A recurring question on any technical SEO audit: which of these URLs have which schema types live?
The big SEO platforms will answer it for you - for a price. Most of them gate schema auditing behind their top tier, somewhere between $200/month and $500/month per seat. For occasional audits this is fine. For weekly audits across a stable of clients, it adds up to thousands of dollars a year for a feature whose math fits in 60 lines of Python.
So I wrote the 60 lines.
The script
Given a CSV of URLs and a list of schema types you care about (Product, AggregateRating, Person, Organization, BreadcrumbList, FAQPage, Article, etc.), the script:
- Spins up a headless Firefox via Selenium.
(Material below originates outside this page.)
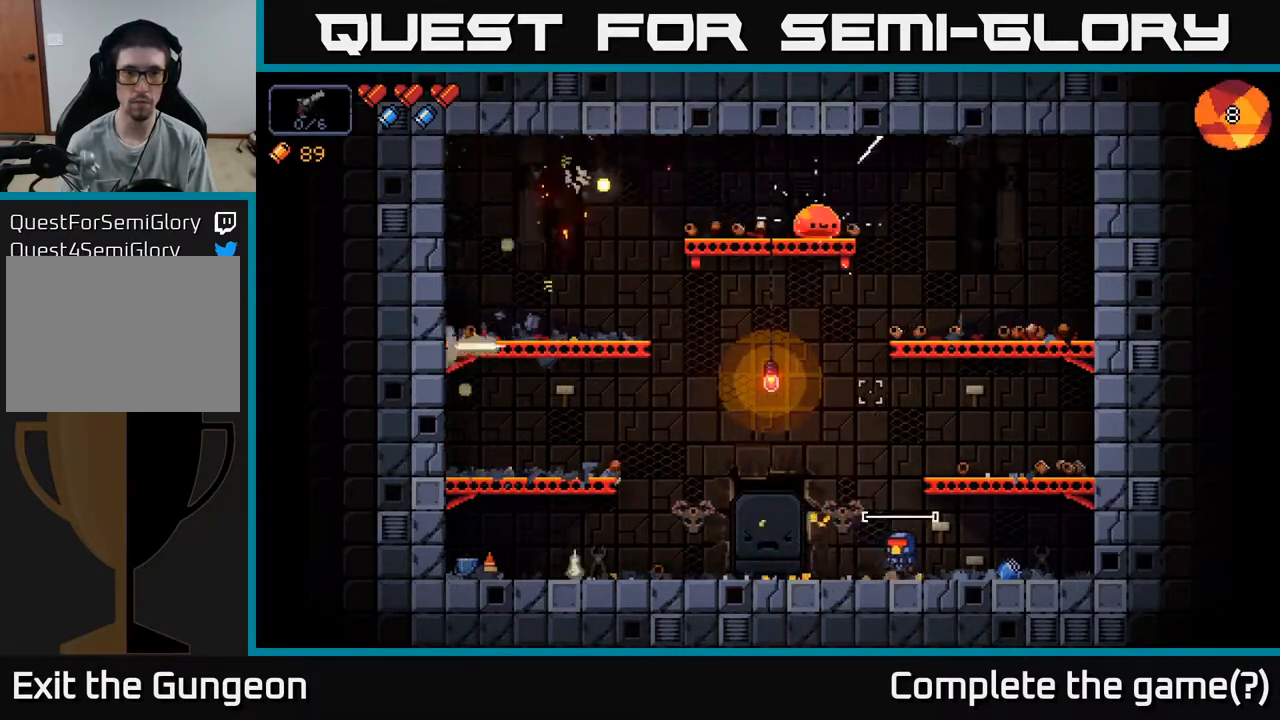
{"buttons": ["R2"], "left_stick": "center", "right_stick": "up", "events": [[133, "R2", "up"], [217, "left_stick", "center"], [233, "R2", "down"], [367, "R2", "up"], [417, "R2", "down"]]}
- Visits each URL and waits for the body to load.
- Pulls every
<script type="application/ld+json">block from the rendered HTML. - JSON-parses each block and reads the
@typefield. - For each URL × schema-type cell, writes "Yes" or "No" in an output CSV.
That's it. The result is a presence matrix - one row per URL, one column per schema type - that you can sort, filter, and hand to a developer as a punch list.
Why headless Firefox and not just requests.get()
The most common shortcut on a script like this is to use requests to fetch the page and BeautifulSoup to parse the HTML. It's faster, simpler, and avoids the WebDriver setup tax.
It also misses the schema on any site that injects JSON-LD via JavaScript - which, in 2024, is most modern sites. WordPress sites with Yoast or Rank Math are usually fine with requests because the JSON-LD lands in the static HTML. But headless React/Vue/Next.js sites typically render schema client-side after the initial HTML loads. A requests fetch would return zero schemas where Selenium returns five.
The cost of running headless Firefox is about 2-3 seconds per URL versus 200ms for a raw HTTP fetch. For a 500-URL audit that's a 20-minute job instead of a 2-minute job - a difference that disappears the moment you're crawling a site where requests would have lied about half the schema.
The @type quirk
JSON-LD's @type field is theoretically a string. In practice it's sometimes a string, sometimes an array (when a single block declares multiple types), and sometimes nested inside a @graph array of multiple objects.
The clean version of the parser handles all three:
for script in json_ld_scripts:
data = json.loads(script.string)
check_data = [data] if isinstance(data, dict) else data
for item in check_data:
item_type = item.get('@type')
if item_type in interested_types:
found_schemas[item_type] = "Yes"
This catches single-object blocks and array-of-objects blocks but doesn't recurse into @graph arrays. A future version should walk the @graph because some CMSes (Yoast in particular) declare everything inside one @graph rather than as individual blocks. That's the next iteration.
What an audit looks like in practice
For a 200-URL audit on a typical e-commerce site:
- 8 minutes of crawl time (with headless Firefox, sequential)
- Output CSV with one row per URL and one Yes/No column per schema type of interest
- Quick pivot in Excel to count which schemas appear on which page types
The actionable output is usually a list like "180 of 200 product pages have Product schema but only 12 have AggregateRating, and no FAQ pages have FAQPage schema at all." That's the punch list. That's what the audit produces.
What I would change
A few next-iteration improvements:
Parallelize the crawl. Sequential at 2-3 seconds per URL gets slow above 500 URLs. Selenium can run 4-6 instances in parallel on a modern laptop without much memory pressure. Future version should split the URL list across worker processes.
Recurse into @graph. Some sites declare every schema type inside a single @graph array. Right now the script misses those because it only looks at top-level @type. A short recursive helper would catch them.
Add property-level checks. "Has FAQPage" is the first question. "Has FAQPage with at least 3 valid Question entries that have non-empty acceptedAnswer.text" is the second. The current script answers the first; the next iteration should answer the second.
Export schema content, not just presence. Sometimes the question isn't "is FAQ schema present" but "what are the FAQ questions saying." Adding an optional flag that dumps the parsed JSON content per page would make this a content-auditing tool too, not just a presence checker.
But for the question I actually need answered most weeks - "what's missing and where?" - the current 60-line version pays its rent. Free for anyone to copy.